INFO: Starting complete document processing: /app/data/knowledge_bases/DeepTutor_Quickstart/raw/README.md

INFO: Starting document parsing: /app/data/knowledge_bases/DeepTutor_Quickstart/raw/README.md

INFO: Using mineru parser with method: auto

INFO: Using generic parser for .md file (method=auto)...

[KnowledgeInit] ○

Processing: README.md

[KnowledgeInit] → [kb_init_20260113_094802_ad6aa4d1] Processing: README.md (1/2, 50%) - File: README.md

[KnowledgeInit] ✗ ✗ Error processing README.md: Failed to convert text file README.md to PDF: paraparser: syntax error: parse ended with 1 unclosed tags

para

[KnowledgeInit] ✗ Traceback (most recent call last):

File "/usr/local/lib/python3.11/site-packages/raganything/parser.py", line 371, in convert_text_to_pdf

story.append(Paragraph(line, normal_style))

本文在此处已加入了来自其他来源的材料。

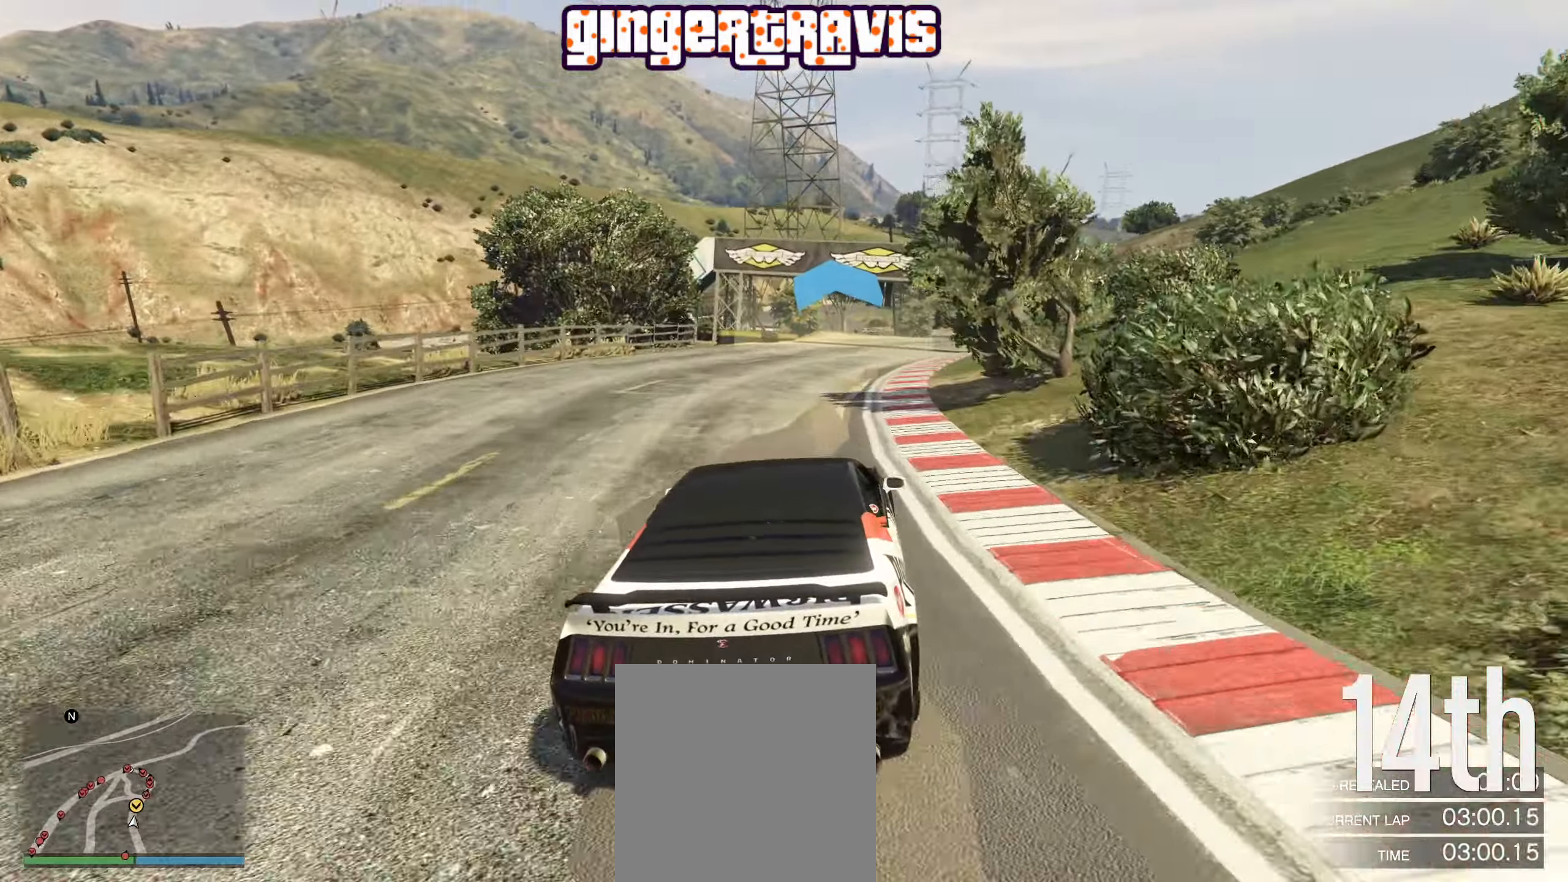
{"buttons": ["R2"], "left_stick": "center", "right_stick": "center", "events": [[50, "left_stick", "center"], [250, "left_stick", "right"], [417, "left_stick", "center"]]}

             ^^^^^^^^^^^^^^^^^^^^^^^^^^^^^

File "/usr/local/lib/python3.11/site-packages/reportlab/platypus/paragraph.py", line 1859, in init

self._setup(text, style, bulletText or getattr(style,'bulletText',None), frags, cleanBlockQuotedText)

File "/usr/local/lib/python3.11/site-packages/reportlab/platypus/paragraph.py", line 1880, in _setup

style, frags, bulletTextFrags = _parser.parse(text,style)

                                ^^^^^^^^^^^^^^^^^^^^^^^^^

File "/usr/local/lib/python3.11/site-packages/reportlab/platypus/paraparser.py", line 3221, in parse

return self._complete_parse()

       ^^^^^^^^^^^^^^^^^^^^^^

File "/usr/local/lib/python3.11/site-packages/reportlab/platypus/paraparser.py", line 3155, in _complete_parse

self._syntax_error('parse ended with %d unclosed tags\n %s' % (len(self._stack),'\n '.join((x.__tag__ for x in reversed(self._stack)))))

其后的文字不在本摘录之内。